Airbus had expressed interest to tie up with six Indian companies, including Tatas, Reliance and Bharat Forge, before selecting Mahindra Defence as partner. "We have extensive expertise in engineering, automotive and fixed-wing sectors and have made substantial investments in aero components manufacturing, while Airbus Helicopters offers best-in-class rotorcraft platforms. Together, we will produce India’s next-generation helicopters that will not only answer our country’s defence needs but also have the potential for exports in the future,” said S P Shukla, group president (aerospace and defence), and chairman, Mahindra Defence Systems.
Textron and Hindustan Aeronautics were also in the competition for the utility helicopter contract.
India is the world’s largest importer of defence equipment and spends around $24 billion a year, according to Stockholm International Peace Research Institute. And this meant import substitution and indigenization.
Domestic private firms have a significant opportunity, says Kabir Bogra, associate partner at New Delhi-based law firm Khaitan and Co. “The serious players in the space have been investing for the past decade or more (Tata group, BFL, L&T) and have built a portfolio in electronics, land systems, aerospace products and short-range missiles. Most of these are either in talks or have already concluded framework arrangements with foreign original equipment manufacturers (OEMs), therefore to a large extent, the preparatory work is completed or in progress,” he said.

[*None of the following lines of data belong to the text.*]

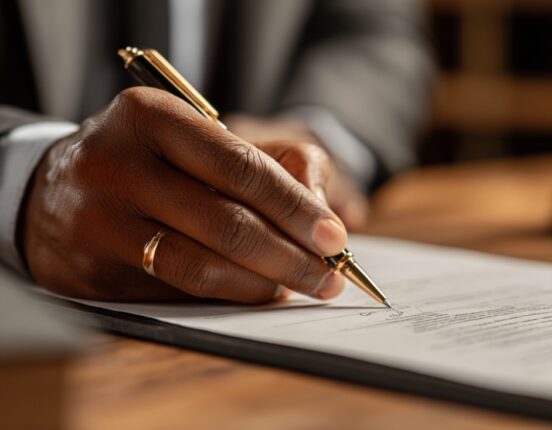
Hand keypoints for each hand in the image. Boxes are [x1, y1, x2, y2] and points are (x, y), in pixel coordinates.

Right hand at [22, 87, 347, 302]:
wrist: (56, 188)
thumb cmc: (154, 158)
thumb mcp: (208, 134)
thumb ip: (278, 159)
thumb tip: (321, 212)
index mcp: (150, 117)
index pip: (239, 167)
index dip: (294, 207)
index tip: (334, 238)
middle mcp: (116, 165)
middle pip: (224, 223)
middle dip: (289, 256)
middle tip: (329, 277)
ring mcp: (99, 222)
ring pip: (199, 266)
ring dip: (261, 284)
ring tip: (297, 286)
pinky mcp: (93, 271)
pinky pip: (175, 292)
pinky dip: (226, 295)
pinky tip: (255, 292)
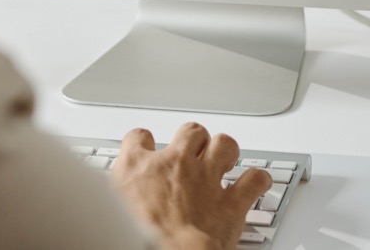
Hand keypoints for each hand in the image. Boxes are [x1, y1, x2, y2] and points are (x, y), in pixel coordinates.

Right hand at [110, 122, 272, 249]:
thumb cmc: (138, 239)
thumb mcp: (111, 208)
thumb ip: (117, 193)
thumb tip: (113, 197)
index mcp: (138, 167)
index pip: (137, 138)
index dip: (143, 141)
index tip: (145, 146)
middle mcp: (174, 165)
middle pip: (190, 131)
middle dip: (194, 139)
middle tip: (193, 150)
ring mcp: (205, 180)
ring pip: (224, 144)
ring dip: (226, 150)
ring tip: (225, 159)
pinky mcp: (230, 203)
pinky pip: (253, 180)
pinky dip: (258, 180)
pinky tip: (256, 182)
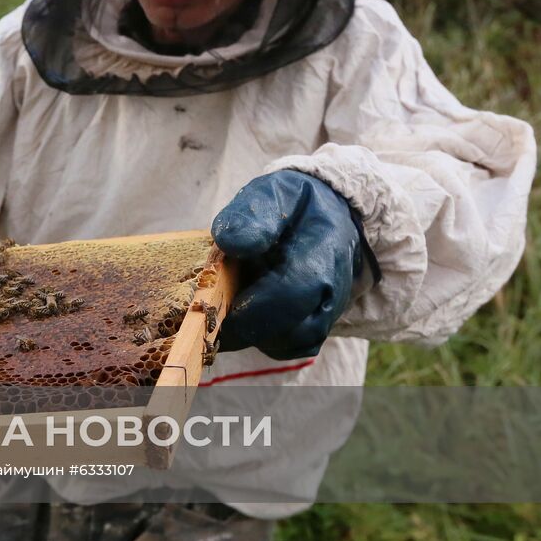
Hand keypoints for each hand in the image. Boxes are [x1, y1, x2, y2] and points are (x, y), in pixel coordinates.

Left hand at [211, 170, 371, 359]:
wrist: (330, 216)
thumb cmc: (295, 205)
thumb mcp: (273, 193)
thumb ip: (254, 214)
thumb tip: (231, 242)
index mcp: (320, 256)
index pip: (289, 296)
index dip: (246, 309)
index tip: (210, 304)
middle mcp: (331, 294)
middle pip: (289, 331)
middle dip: (242, 325)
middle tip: (209, 306)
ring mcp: (327, 315)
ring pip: (286, 344)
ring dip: (251, 333)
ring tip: (229, 301)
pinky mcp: (316, 327)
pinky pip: (288, 347)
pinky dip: (262, 338)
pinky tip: (245, 312)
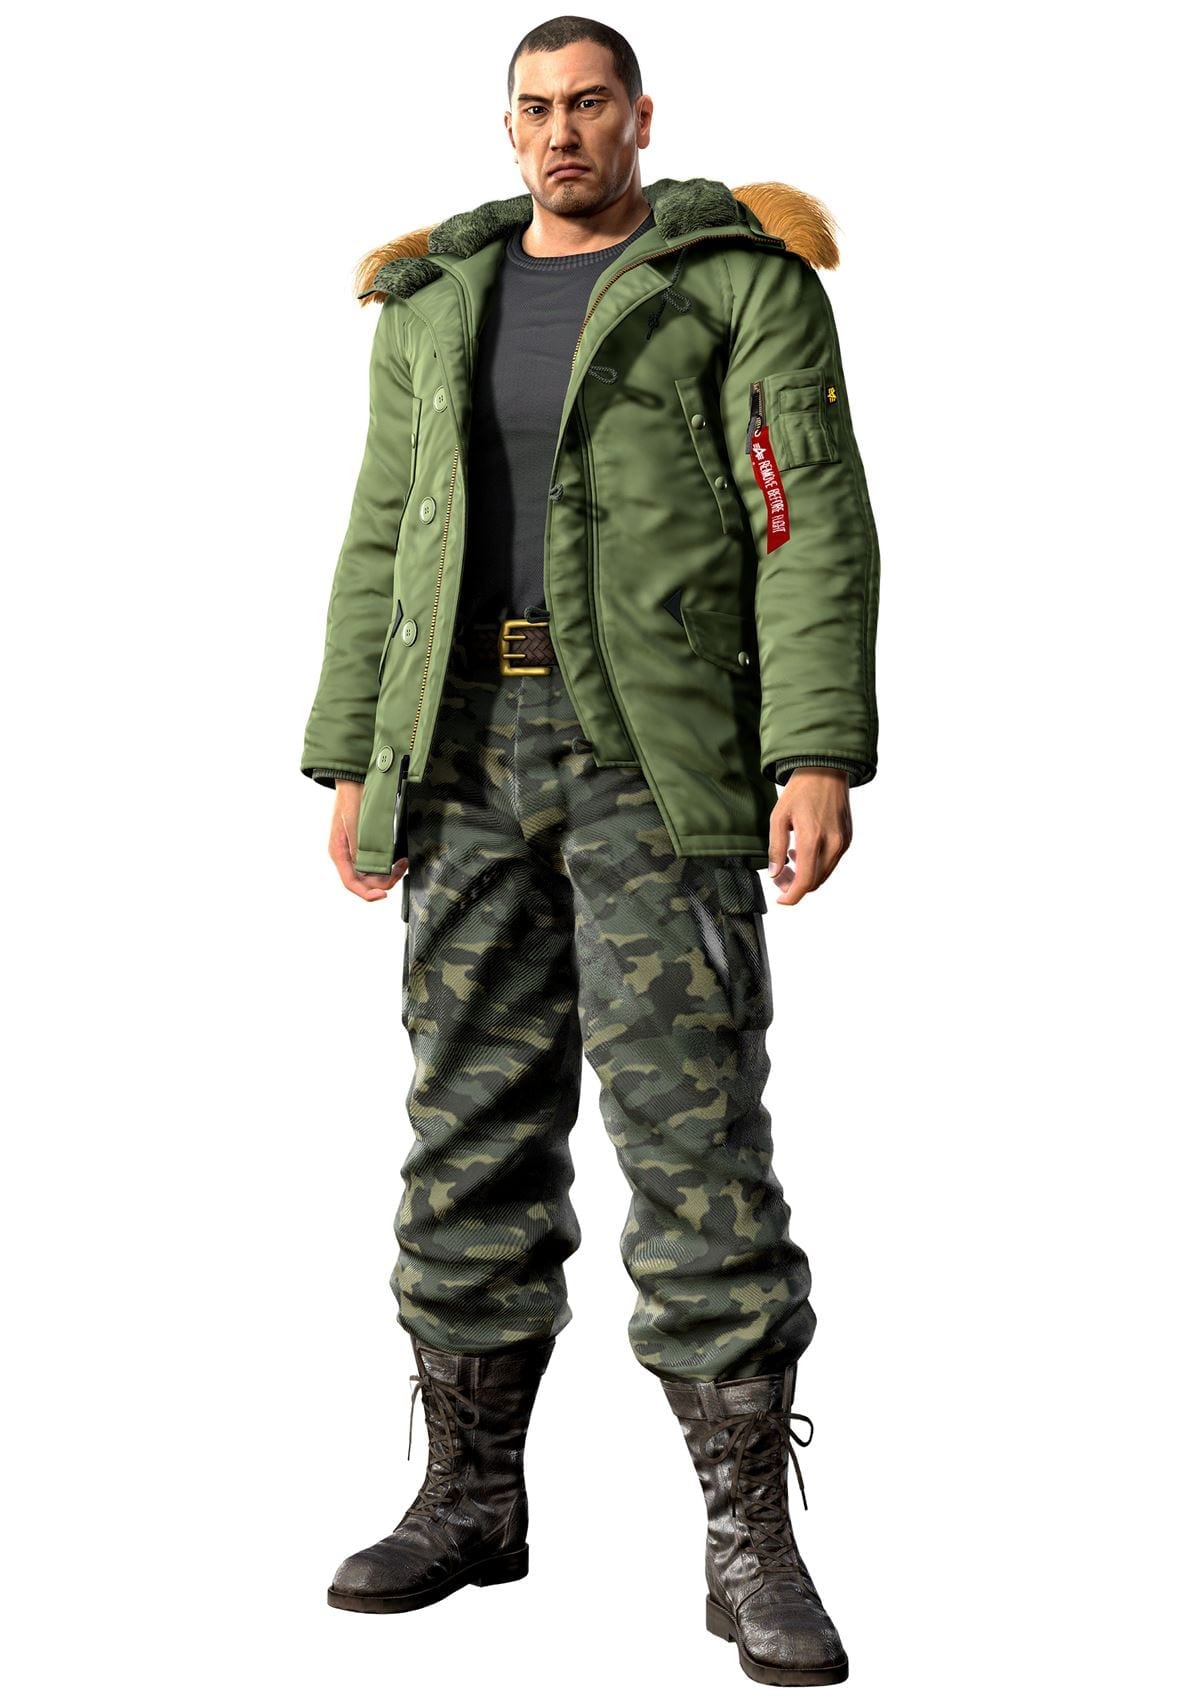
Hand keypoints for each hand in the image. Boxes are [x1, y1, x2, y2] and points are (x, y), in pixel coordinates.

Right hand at [328, 779, 406, 900]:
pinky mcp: (368, 843)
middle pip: (365, 880)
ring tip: (403, 861)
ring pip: (374, 872)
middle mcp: (348, 855)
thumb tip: (368, 871)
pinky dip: (389, 862)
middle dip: (384, 879)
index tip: (382, 895)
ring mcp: (358, 850)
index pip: (351, 882)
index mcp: (339, 853)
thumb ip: (360, 848)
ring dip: (389, 871)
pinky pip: (378, 860)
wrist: (355, 780)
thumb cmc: (351, 798)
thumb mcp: (354, 823)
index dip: (366, 893)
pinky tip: (400, 856)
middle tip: (402, 867)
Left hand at [767, 768, 852, 905]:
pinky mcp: (848, 839)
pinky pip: (832, 862)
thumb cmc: (801, 790)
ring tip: (790, 862)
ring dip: (807, 876)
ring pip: (824, 874)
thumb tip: (775, 873)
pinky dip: (817, 865)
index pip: (805, 881)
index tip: (781, 900)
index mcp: (812, 839)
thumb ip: (776, 848)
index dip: (792, 896)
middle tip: (780, 877)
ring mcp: (843, 842)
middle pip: (815, 882)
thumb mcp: (779, 817)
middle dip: (796, 886)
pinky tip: (803, 852)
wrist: (826, 770)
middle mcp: (832, 843)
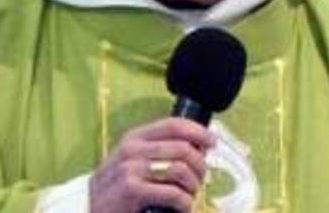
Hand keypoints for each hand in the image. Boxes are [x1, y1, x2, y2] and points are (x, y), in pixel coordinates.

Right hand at [89, 117, 214, 211]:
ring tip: (189, 197)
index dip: (197, 131)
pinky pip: (173, 193)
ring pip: (180, 170)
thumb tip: (197, 148)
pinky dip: (184, 203)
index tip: (211, 142)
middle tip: (200, 180)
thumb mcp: (132, 165)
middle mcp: (131, 150)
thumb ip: (158, 153)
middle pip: (182, 149)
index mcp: (133, 139)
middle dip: (199, 166)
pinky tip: (182, 207)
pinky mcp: (131, 191)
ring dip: (192, 186)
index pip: (172, 124)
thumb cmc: (117, 194)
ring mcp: (129, 170)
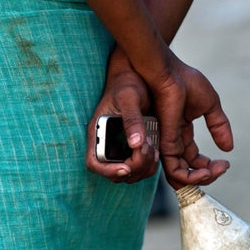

"However, for them to deliver on their potential, the government needs to be commercially sensitive and a few large contracts need to be commissioned. Most notably, NUH (naval utility helicopter) tender needs to be taken on priority along with artillery products to send a clear signal to the domestic industry that things are moving. The ministry of defence needs to commit itself to time frames for concluding these,” Bogra said.
The tender to buy NUH was scrapped in 2014 after years of process or inviting proposals and tenders. But now things are different as the government aimed to revive the private sector.